On the other hand, in the 2000s we witnessed many cases where standards were not fulfilled but the process was still accelerated. And now there’s a price to pay, for both sides. Some countries, like Slovenia, were extremely well prepared, i.e. at the same level as, say, Portugal. Some were quite close to achieving the required standards, like Czechia, Estonia etc. But the accession of all other countries had somewhat strange consequences: many Eastern Europeans abandoned their countries to move west – a process that’s most prevalent in Romania, Bulgaria, Lithuania, Poland and Latvia. In Poland they were largely replaced by Ukrainians, in Romania by Moldavians etc., but there is still a development gap between East Germany (former GDR) and West Germany, even after 27 years of heavy investments, so it is to be expected. But what is not good is that there aren’t enough investments in all CEE countries from anywhere, since 2008, and the Chinese have jumped onto the wagon, with their “16+1” initiative and “One Belt, One Road” project. This is welcome, given that the CEE region is hungry for capital and the Chinese have plenty to go around. Some fear exists in the West exist, but, hey, you can give the money if you have it available. Actually, you are giving it, but not nearly enough. So, this coexistence will clearly be shaped in the future as a result of the financial and investment “hole” left in the CEE region.
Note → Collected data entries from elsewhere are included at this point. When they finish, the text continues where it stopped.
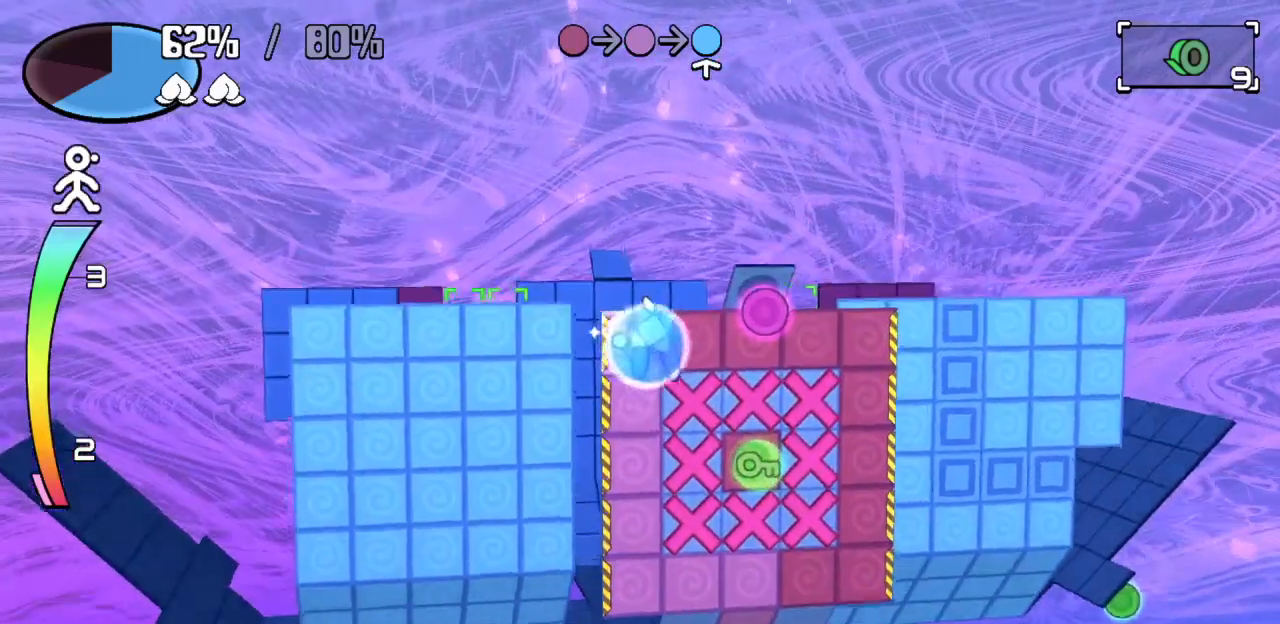
{"keys": ["right"], "events": [[33, "up", "up"]]}
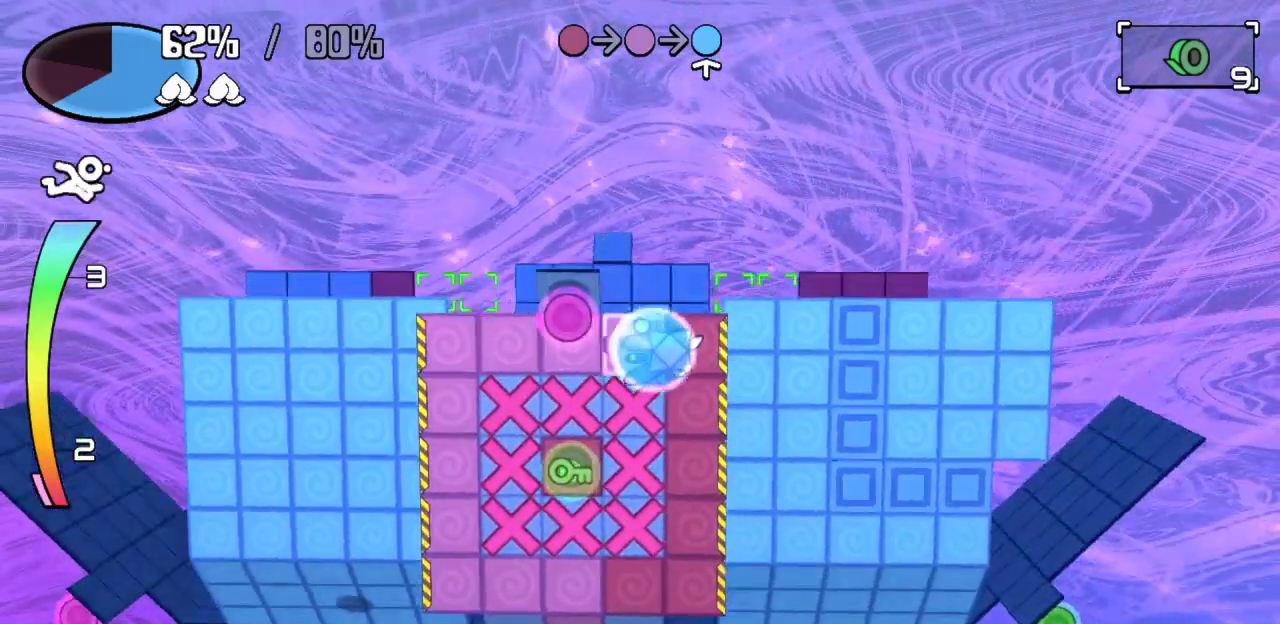
{"keys": ["down"], "events": [[50, "down", "down"], [100, "right", "up"]]}
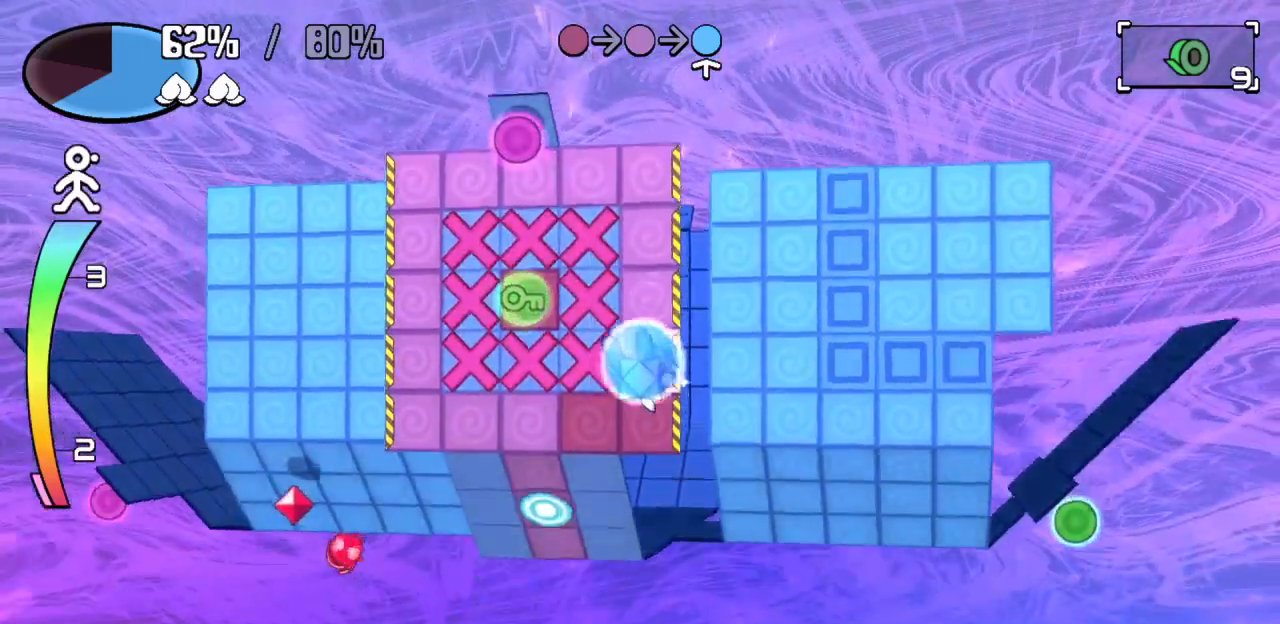
{"keys": ["up", "z"], "events": [[117, "down", "up"], [117, "left", "down"], [433, "left", "up"], [483, "up", "down"], [483, "z", "down"]]}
And, finally, the Serbian Government celebrated the opening of Chapter 30 in the EU accession negotiation process, while conveniently forgetting to mention a few things. First, that after formal accession all regional trade agreements, like those with Russia, Kazakhstan (now the Eurasian Union), Turkey etc., will be abolished. Second, GMO will be allowed. This alarmed the public and inflamed social networks for days to such an extent that the RTS main news had to make it the top news story of its even broadcast at 7:30pm. It was that serious! And around two weeks after the publishing of my article “Serbia like Singapore”, The Economist published its analysis “Singapore-on-the-Thames”, discussing the prospects of the UK out of the EU as a “Singapore-like” economy, neutral and open to everyone. Like it or not, Brexit is happening, so it is the best option. As for Serbia, I will stick to the same viewpoint: Serbia as “Singapore-in-the-Balkans”, like Azerbaijan or Georgia, linking things that are so very different. No to GMO, yes to trade agreements with everyone. Strange? Let me remind you that Greenland and the Faroe Islands opted out for reasons like fishing quotas. Greenland opted out in 1985. Saint-Barthélemy left in 2012, quoting a desire to “obtain a European status that would be better suited to its status under domestic law, particularly given its remoteness from the mainland, its small insular economy largely devoted to tourism and subject to difficulties in obtaining supplies which hamper the application of some European Union standards”. They clearly admitted the difficulties in applying EU standards. It was reason enough. And Northern Cyprus? Just one decision in parliament would make them EU members within a future Federal Republic of Cyprus, but they don’t want to do that. Iceland has applied almost all EU standards, but there are some issues: Iceland would face controversial issues over fisheries that could potentially derail an agreement, despite already being a member of the European Economic Area (which excludes fisheries). So, be careful! It is better to be close to the EU and to enjoy the best of the both worlds (or many worlds) than to be “locked in”.